Mille Kalsmose asks herself whether this mother-daughter bonding can be “copied”. The photos document that apparently it can. But the photos of the artist and her “mother” may also be a performative act, a doing of the real and a representation of the real at one and the same time. They are photos, which are and do in the same movement. They call attention to the fact that performativity involves repetition and citationality and, hence, how performative agency is connected to conformity. In the words of Erving Goffman, social communication is understood as the repetition of routines selected and re-used by each individual in different situation. The photographs make aware how none of the installation’s mother-daughter situations are more authentic than the others and how mediation is always a kind of performance. According to Goffman, what is real is what is convincingly acted as real.

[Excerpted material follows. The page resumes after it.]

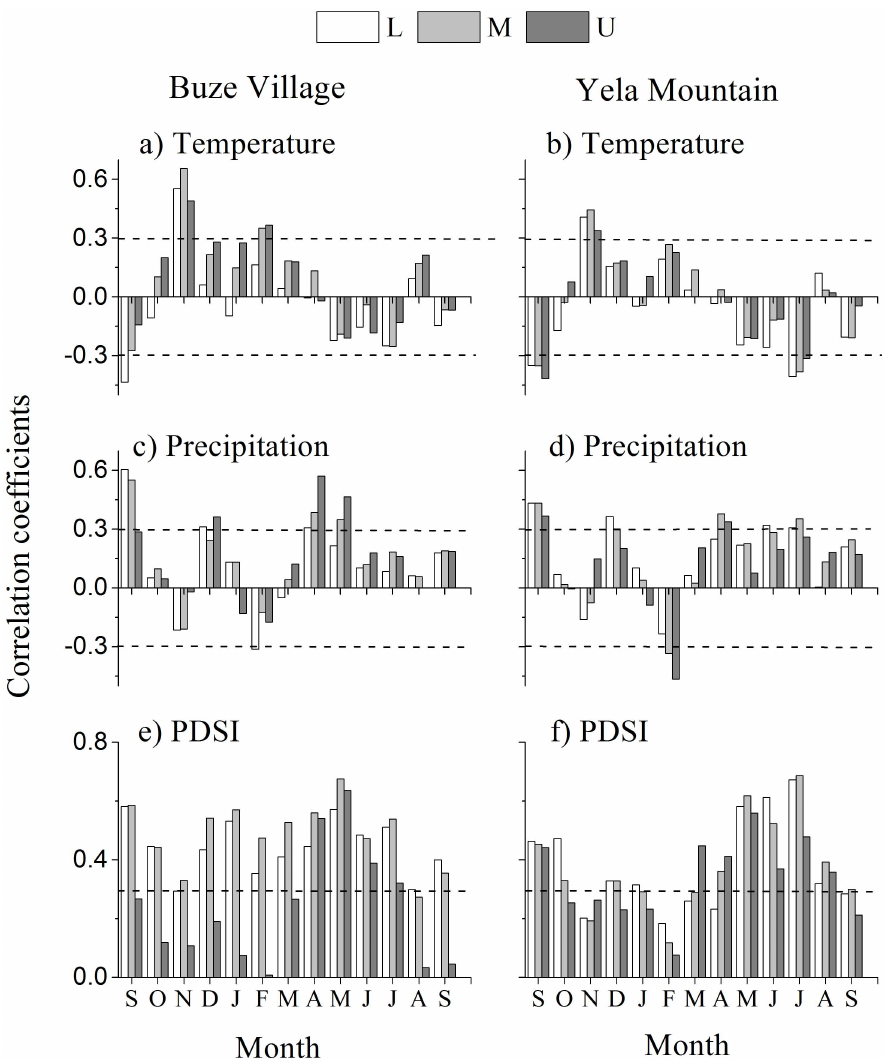
Fig 6. Correlation coefficients between the tree-ring chronologies of different elevation and monthly climatic factors in Buza and Yela Mountains. Monthly climatic factors are from September of the prior growth year to September of the current growth year. The dotted lines represent significanceat the level of p < 0.05. L, M, and U represent the lower, middleand upper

By means of the large photographs of close-up of faces, of seemingly spontaneous interactions and more tableau-like poses which the viewers are invited to linger on and scrutinize, even become part of, we are given a feeling of privileged access to intimate situations. But simultaneously, the projected impression of authenticity and sincerity is based upon the repetition of a historically determined agreement on the kinds of performance that may pass as authentic. I think that Mille Kalsmose-Hjelmborg’s “Searching for a Mother” strongly advocates for identity as a relational matter. Moreover, the scale of the cubes and their invitation to immersion but also to contemplate the whole installation at a distance point to the interaction with the work as identity-work. Even though the viewers might not be searching for a mother, they may indulge in the project’s investigation of the social and artistic construction of mothers and daughters. By posing a question so basic, so seemingly non-questionable or naïve and yet very radical, Mille Kalsmose opens up an enormous field of invisible layers in our relationships – not just with our mothers but regarding the nature of relationships as such and bringing it to an existential level.